AIM OF THE EXERCISE: Please convert all the items below into a Markdown table with two columns, Row and Line. Give each nonblank line its own numbered row and leave out the blank lines.

(EXTRACTED RECORDS begins)

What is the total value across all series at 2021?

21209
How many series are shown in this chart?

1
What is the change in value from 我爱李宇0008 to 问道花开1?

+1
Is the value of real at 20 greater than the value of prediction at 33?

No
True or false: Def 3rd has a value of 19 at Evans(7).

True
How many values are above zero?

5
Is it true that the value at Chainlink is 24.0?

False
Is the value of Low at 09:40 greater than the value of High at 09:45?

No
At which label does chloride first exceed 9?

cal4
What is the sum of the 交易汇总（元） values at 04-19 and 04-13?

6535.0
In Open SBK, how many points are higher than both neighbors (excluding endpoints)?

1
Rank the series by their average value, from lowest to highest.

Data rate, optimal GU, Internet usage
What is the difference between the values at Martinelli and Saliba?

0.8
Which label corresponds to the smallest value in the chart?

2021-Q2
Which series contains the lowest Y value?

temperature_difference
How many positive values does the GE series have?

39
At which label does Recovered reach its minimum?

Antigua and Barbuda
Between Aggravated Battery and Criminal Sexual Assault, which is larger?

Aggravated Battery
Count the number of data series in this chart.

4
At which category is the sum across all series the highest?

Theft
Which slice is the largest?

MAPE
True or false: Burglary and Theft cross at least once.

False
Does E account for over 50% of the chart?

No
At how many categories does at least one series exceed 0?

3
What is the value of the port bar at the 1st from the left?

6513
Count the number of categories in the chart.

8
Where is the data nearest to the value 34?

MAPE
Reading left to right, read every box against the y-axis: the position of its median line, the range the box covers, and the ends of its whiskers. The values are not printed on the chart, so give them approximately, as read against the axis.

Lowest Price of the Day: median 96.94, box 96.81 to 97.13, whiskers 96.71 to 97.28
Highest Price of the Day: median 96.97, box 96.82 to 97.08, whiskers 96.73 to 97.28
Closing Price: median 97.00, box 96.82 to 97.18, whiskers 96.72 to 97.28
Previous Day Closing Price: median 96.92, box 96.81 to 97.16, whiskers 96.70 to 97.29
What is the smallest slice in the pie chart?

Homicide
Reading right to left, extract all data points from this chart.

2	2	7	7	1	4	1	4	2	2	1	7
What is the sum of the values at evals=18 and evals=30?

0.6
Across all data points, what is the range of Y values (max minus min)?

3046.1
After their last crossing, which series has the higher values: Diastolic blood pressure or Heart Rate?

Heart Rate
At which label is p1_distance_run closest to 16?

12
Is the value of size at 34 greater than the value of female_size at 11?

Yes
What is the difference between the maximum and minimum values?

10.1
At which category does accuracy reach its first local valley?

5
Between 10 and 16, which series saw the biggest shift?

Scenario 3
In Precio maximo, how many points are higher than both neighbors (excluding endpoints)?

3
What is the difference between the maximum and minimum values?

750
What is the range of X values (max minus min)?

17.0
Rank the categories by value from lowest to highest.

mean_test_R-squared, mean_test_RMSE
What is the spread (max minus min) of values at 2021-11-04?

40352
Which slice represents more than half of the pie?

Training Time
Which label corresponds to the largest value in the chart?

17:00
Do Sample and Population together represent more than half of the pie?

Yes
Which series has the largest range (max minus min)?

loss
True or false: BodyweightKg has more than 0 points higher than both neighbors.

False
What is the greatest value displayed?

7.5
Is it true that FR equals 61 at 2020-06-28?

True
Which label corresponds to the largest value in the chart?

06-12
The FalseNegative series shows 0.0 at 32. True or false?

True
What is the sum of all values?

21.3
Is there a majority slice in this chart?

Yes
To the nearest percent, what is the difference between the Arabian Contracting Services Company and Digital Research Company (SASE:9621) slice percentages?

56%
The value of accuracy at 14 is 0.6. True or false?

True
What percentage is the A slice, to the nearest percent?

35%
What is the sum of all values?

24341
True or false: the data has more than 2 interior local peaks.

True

(EXTRACTED RECORDS ends)

SOLUTION FOR THIS EXERCISE:
| Row | Line |
|---|---|
| 1 | What is the total value across all series at 2021? |
| 2 | 21209 |
| 3 | How many series are shown in this chart? |
| 4 | 1 |
| 5 | What is the change in value from 我爱李宇0008 to 问道花开1? |
| 6 | +1 |
| 7 | Is the value of real at 20 greater than the value of prediction at 33? |
| 8 | No |
| 9 | True or false: Def 3rd has a value of 19 at Evans(7). |
| 10 | True |
| 11 | How many values are above zero? |
| 12 | 5 |
| 13 | Is it true that the value at Chainlink is 24.0? |
| 14 | False |
| 15 | Is the value of Low at 09:40 greater than the value of High at 09:45? |
| 16 | No |
| 17 | At which label does chloride first exceed 9? |
| 18 | cal4 |
| 19 | What is the sum of the 交易汇总（元） values at 04-19 and 04-13? |
| 20 | 6535.0 |
| 21 | In Open SBK, how many points are higher than both neighbors (excluding endpoints)? |
| 22 | 1 |
| 23 | Rank the series by their average value, from lowest to highest. |
| 24 | Data rate, optimal GU, Internet usage |
| 25 | What is the difference between the values at Martinelli and Saliba? |
| 26 | 0.8 |
| 27 | Which label corresponds to the smallest value in the chart? |
| 28 | 2021-Q2 |
| 29 | Which series contains the lowest Y value? |
| 30 | temperature_difference |
| 31 | How many positive values does the GE series have? |
| 32 | 39 |
| 33 | At which label does Recovered reach its minimum? |
| 34 | Antigua and Barbuda |
| 35 | Between Aggravated Battery and Criminal Sexual Assault, which is larger? |
| 36 | Aggravated Battery |
| 37 | Count the number of data series in this chart. |
| 38 | 4 |
| 39 | At which category is the sum across all series the highest? |
| 40 | Theft |
| 41 | Which slice is the largest? |
| 42 | MAPE |
| 43 | True or false: Burglary and Theft cross at least once. |
| 44 | False |
| 45 | Does E account for over 50% of the chart? |
| 46 | No |
| 47 | At how many categories does at least one series exceed 0? |
| 48 | 3 |
| 49 | What is the value of the port bar at the 1st from the left? |
| 50 | 6513 |
| 51 | Count the number of categories in the chart. |
| 52 | 8 |
| 53 | Where is the data nearest to the value 34? |
| 54 | MAPE |
| 55 | Reading left to right, read every box against the y-axis: the position of its median line, the range the box covers, and the ends of its whiskers. The values are not printed on the chart, so give them approximately, as read against the axis. |
| 56 | Lowest Price of the Day: median 96.94, box 96.81 to 97.13, whiskers 96.71 to 97.28 |
| 57 | Highest Price of the Day: median 96.97, box 96.82 to 97.08, whiskers 96.73 to 97.28 |
| 58 | Closing Price: median 97.00, box 96.82 to 97.18, whiskers 96.72 to 97.28 |
| 59 | Previous Day Closing Price: median 96.92, box 96.81 to 97.16, whiskers 96.70 to 97.29 |
| 60 | What is the smallest slice in the pie chart? |
| 61 | Homicide |
| 62 | Reading right to left, extract all data points from this chart. |
| 63 | 2	2	7	7	1	4	1	4	2	2	1	7 |
| 64 | What is the sum of the values at evals=18 and evals=30? |
| 65 | 0.6 |
| 66 | Across all data points, what is the range of Y values (max minus min)? |
| 67 | 3046.1 |
| 68 | After their last crossing, which series has the higher values: Diastolic blood pressure or Heart Rate? |
| 69 | Heart Rate |
| 70 | At which label is p1_distance_run closest to 16? |
| 71 | 12 |
| 72 | Is the value of size at 34 greater than the value of female_size at 11? |
| 73 | Yes |
| 74 | What is the difference between the maximum and minimum values? |
| 75 | 10.1 |
| 76 | At which category does accuracy reach its first local valley? |
| 77 | 5 |
| 78 | Between 10 and 16, which series saw the biggest shift? |
| 79 | Scenario 3 |
| 80 | In Precio maximo, how many points are higher than both neighbors (excluding endpoints)? |
| 81 | 3 |
| 82 | What is the difference between the maximum and minimum values? |
| 83 | 750 |
| 84 | What is the range of X values (max minus min)? |
| 85 | 17.0 |
| 86 | Rank the categories by value from lowest to highest. |
| 87 | mean_test_R-squared, mean_test_RMSE |
| 88 | What is the spread (max minus min) of values at 2021-11-04? |
| 89 | 40352 |
| 90 | Which slice represents more than half of the pie? |
| 91 | Training Time |
| 92 | Which label corresponds to the largest value in the chart? |
| 93 | 17:00 |
| 94 | Do Sample and Population together represent more than half of the pie? |
| 95 | Yes |
| 96 | Which series has the largest range (max minus min)? |
| 97 | loss |
| 98 | True or false: BodyweightKg has more than 0 points higher than both neighbors. |
| 99 | False |
| 100 | What is the greatest value displayed? |
| 101 | 7.5 |
| 102 | Is it true that FR equals 61 at 2020-06-28? |
| 103 | True |
| 104 | Which label corresponds to the largest value in the chart? |
| 105 | 06-12 |
| 106 | The FalseNegative series shows 0.0 at 32. True or false? |
| 107 | True |
| 108 | What is the sum of all values? |
| 109 | 21.3 |
| 110 | Is there a majority slice in this chart? |
| 111 | Yes |
| 112 | To the nearest percent, what is the difference between the Arabian Contracting Services Company and Digital Research Company (SASE:9621) slice percentages? |
| 113 | 56% |
| 114 | The value of accuracy at 14 is 0.6. True or false? |
| 115 | True |
| 116 | What percentage is the A slice, to the nearest percent? |
| 117 | 35% |
| 118 | What is the sum of all values? |
| 119 | 24341 |
| 120 | True or false: the data has more than 2 interior local peaks. |
| 121 | True |